No, you don't specify _buffer.Length - 1. You're not indexing the buffer, just specifying its length to the Read() function.

Peter Ibbotson

Since this says network code, I'd guess that lots of the time

_len != _numread, and I'd be real unhappy about that exception calling itself "Connection closed"

Peter Ibbotson

BTW Joel since you mentioned out of memory exceptions.

I noticed the other day that the raw Win32 api call WriteFile can throw ERRORNOTENOUGH_MEMORY if it has too many async IO calls running. I'm sure if this is because it calls WriteFileEx under the skin and I may have run into this in the wild with a third party library.


numRead will only ever ==len if the received data was that size, but that is not always. It should be if if _numRead <= 0, but it also may not have been initialized.


It's a pretty common to see networking code that expects stream reads to be perfectly aligned with stream writes (since that's largely how it will work when developing locally). In reality though, there is no such guarantee. Reading from a stream could return only a single byte - even though megs have been written on the other side. Similarly, multiple writes might be grouped into a single Read.

Developers need either using a StreamReader/StreamWriter which will block until the built-in delimiter is reached (I assume it's delimiter based), or write "smart" message. These messages normally have a header that says how long the message is (this can be tricky because the X bytes (say 4) you use for a header could itself be chunked into multiple reads)).

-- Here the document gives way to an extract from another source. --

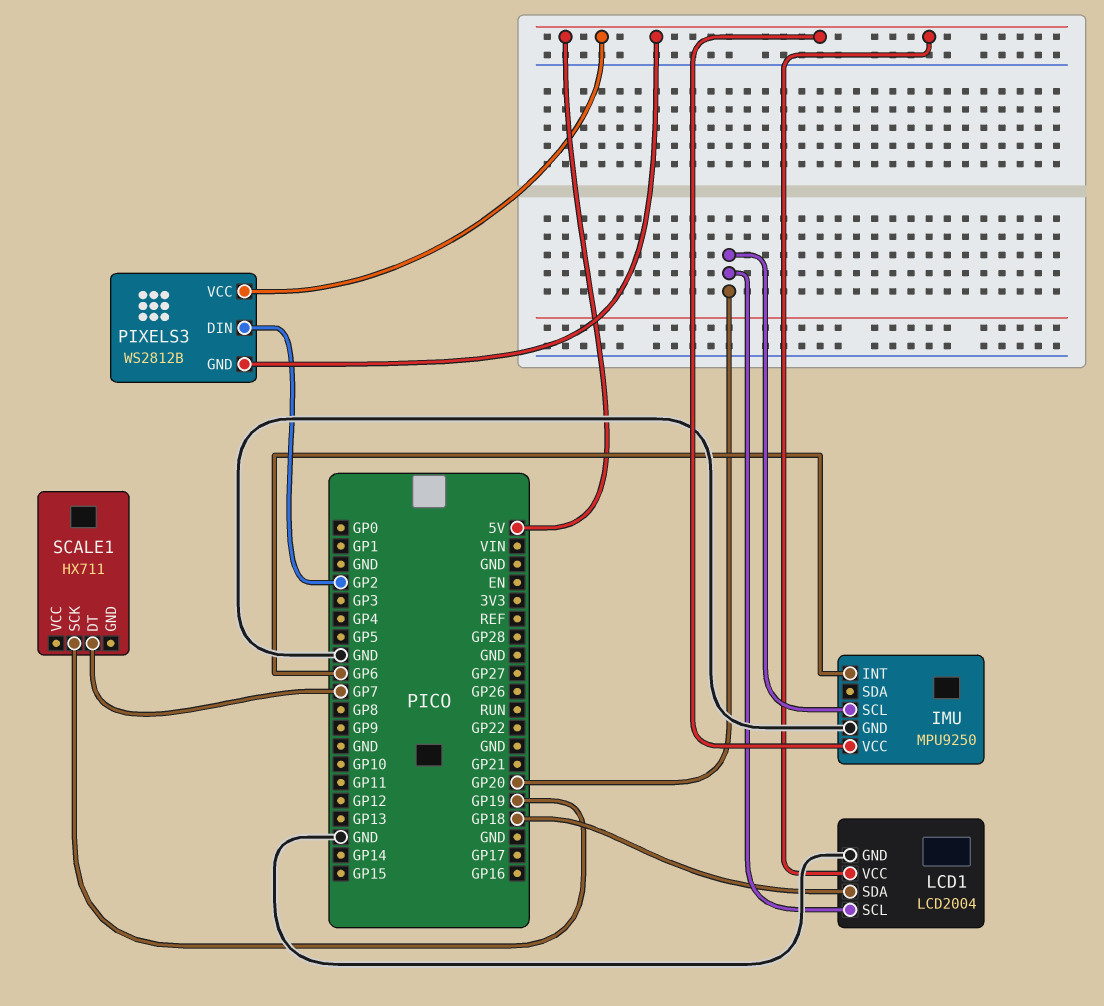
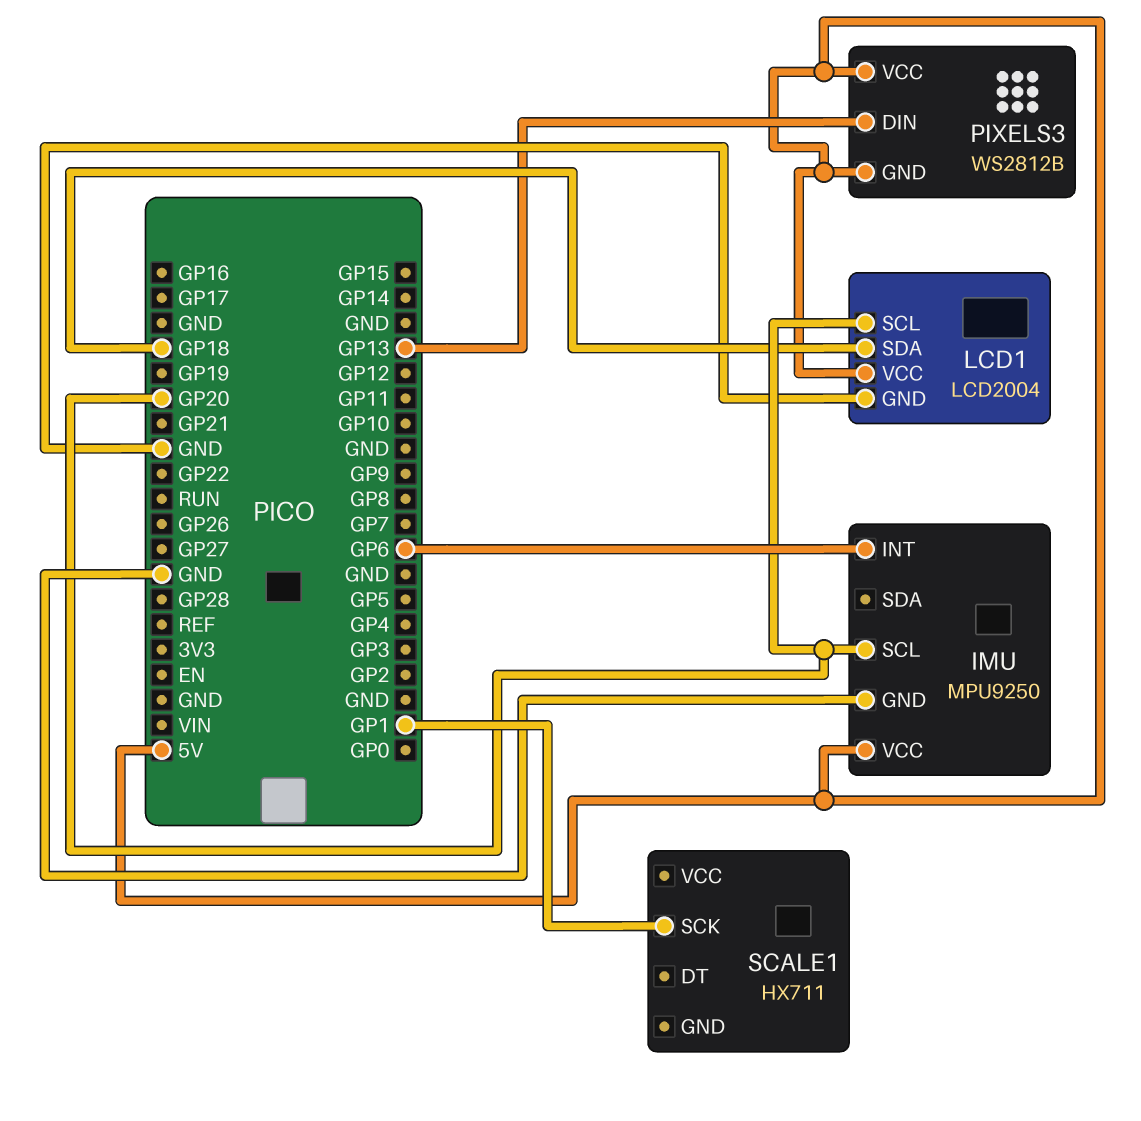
PIXELS3 pin DIN: GP2 -> GP13
SCALE1 pin DT: GP7 -> none
SCALE1 pin SCK: GP19 -> GP1

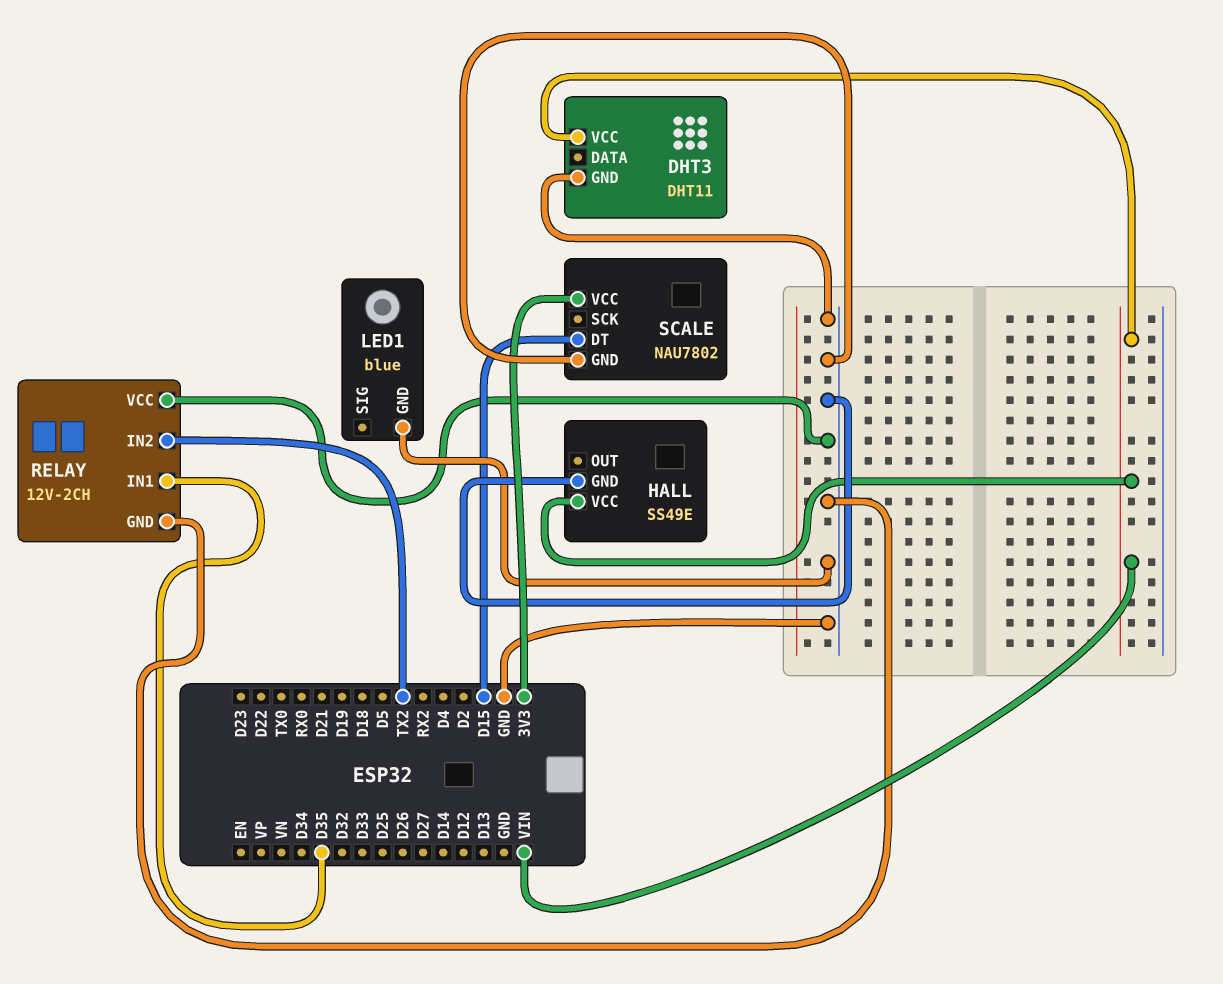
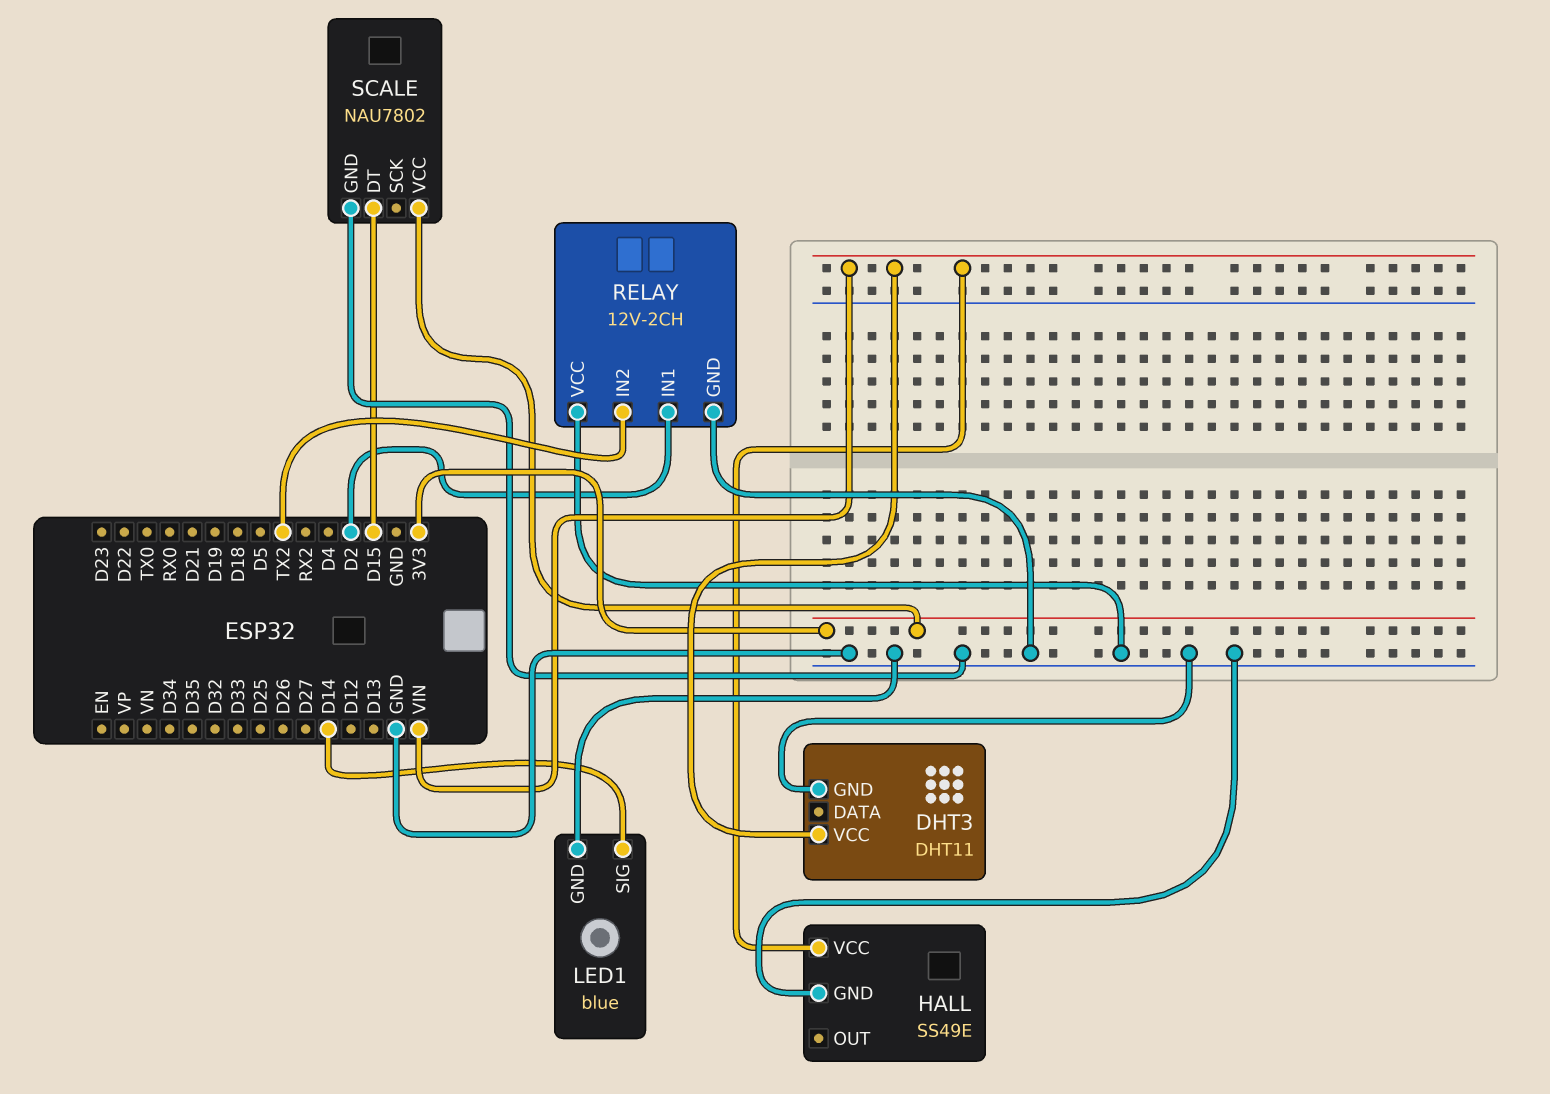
LED1 pin SIG: none -> D14
RELAY pin IN1: D35 -> D2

There's obviously an expectation here that 1 complete message will be read by each call to Read(). In reality it might take several calls to Read() - or, the single call might actually read multiple messages.

Oh, and the byte allocation could lead to pinning.

John Rayner

From the Stream.Read MSDN docs, the return value "can be less than the number of bytes requested if that many bytes are not currently available, or zero (0) if the end of the stream has been reached.". Boom!


I just had to google for the code and came across a company site that seems to belong to the author of the code you show.

I found this statement:

"[company's name] Selected by [rather big military contractor] for the U.S. Army's Future Combat Systems."

What has it been selected for? I hope just as a bad example.

Paulo K&#246;ch

Reading as a C guy, @int _numRead;@ may never initialize. Comparing stuff without initializing is unpredictable.

Besides, the if should be insed the try block. If you failed to read, you don't check how many you read. You just failed, you've read nothing!


@Paulo: If there was a chance _numRead were uninitialized, this wouldn't compile.

The only code path that can leave it uninitialized is the catch block, which has a throw in it so the if would never happen.

Omer Mor

A more subtle misuse of exceptions:

when writing:

try {}

catch (Exception ex)



throw new SpreadException(...);


You should give ex as inner exception to the constructor of SpreadException.

Mario Pareja

In addition to the several previously mentioned issues, we can't see when the stream is created, but I bet there isn't much in the way of disposing this resource in the event of an error.


It does throw with an innerexception...


if (_numRead != _len)

_numRead will return _len - 1. At least that is what was happening to me in some strangely similar code.


buffer.Length? how to put it but some one has another choice to choose


you don't specify _buffer.Length - 1. You're not indexing the buffer, just specifying its length to the Read() function.


you don't specify buffer.Length and You're not indexing the buffer, just specifying its length to the Read() function.



Look closer, it actually doesn't throw with an inner exception specified. The inner exception is passed to the string.Format method and not the SpreadException constructor.